Resim ve heykel sanatında Avrupa’da Leonardo da Vinci, Rafael, Michelangelo gibi dâhiler yetişirken Osmanlı’da resim yapmak günah, heykeller ise put olarak kabul ediliyordu. Dante, Shakespeare, Cervantes hümanist edebiyatın öncülüğünü yaparken Osmanlı’da tek edebiyatçı henüz yetişmemiş, daha sonraları bin bir zorlukla getirilen Machiavelli’nin Prens adlı eseri bazı yöneticiler tarafından gizlice okunuyordu.

Bilim dünyasında Kopernik, dünya merkezli evren kuramını çürütüp dünyanın güneşin etrafında döndüğünü açıklamasıyla oluşturduğu bilimsel devrimden otuz yıl sonra, Takiyüddin Efendi’nin Tophane sırtlarına kurduğu zamanın en büyük rasathanelerinden biri, III. Murat’ın emri, Şeyhülislam’ın fetvası ile “Tanrı’nın işine karışmak” gerekçesiyle kıyıdan top ateşine tutuluyordu.

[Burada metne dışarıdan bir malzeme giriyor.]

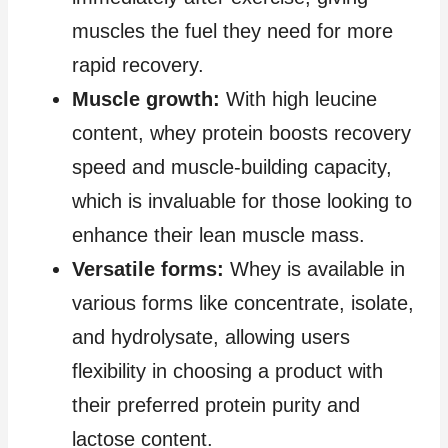
muscles the fuel they need for more
rapid recovery.
Muscle growth:
With high leucine
content, whey protein boosts recovery
speed and muscle-building capacity,
which is invaluable for those looking to
enhance their lean muscle mass.
Versatile forms:
Whey is available in
various forms like concentrate, isolate,
and hydrolysate, allowing users
flexibility in choosing a product with
their preferred protein purity and
lactose content.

Felsefede Francis Bacon, Thomas Hobbes, John Locke, René Descartes, Spinoza gibi isimler dünyayı algılamak için çaba sarf edip, birlikte yaşamanın kurallarını koyarken, biz çoktan felsefecileri zındık ilan etmiş, felsefe ile uğraşmayı yasaklamıştık.

Sanat, edebiyat, bilim ve felsefe alanında yaya kalıp, matbaayı bile üç yüz sene sonra kurarak bilginin yayılmasını önlersen, senin topraklarına Hawking düşecek değil ya! Velhasıl bu toprakların bahtsızlığı çok öncelerden yazılmaya başlanmıştır. Cumhuriyet devrimleri bu kötü kaderi kıracaktı, ancak izin vermediler. Günümüzde hâlen kıyasıya süren mücadele, bu yüz yıllık kavganın son halkasıdır...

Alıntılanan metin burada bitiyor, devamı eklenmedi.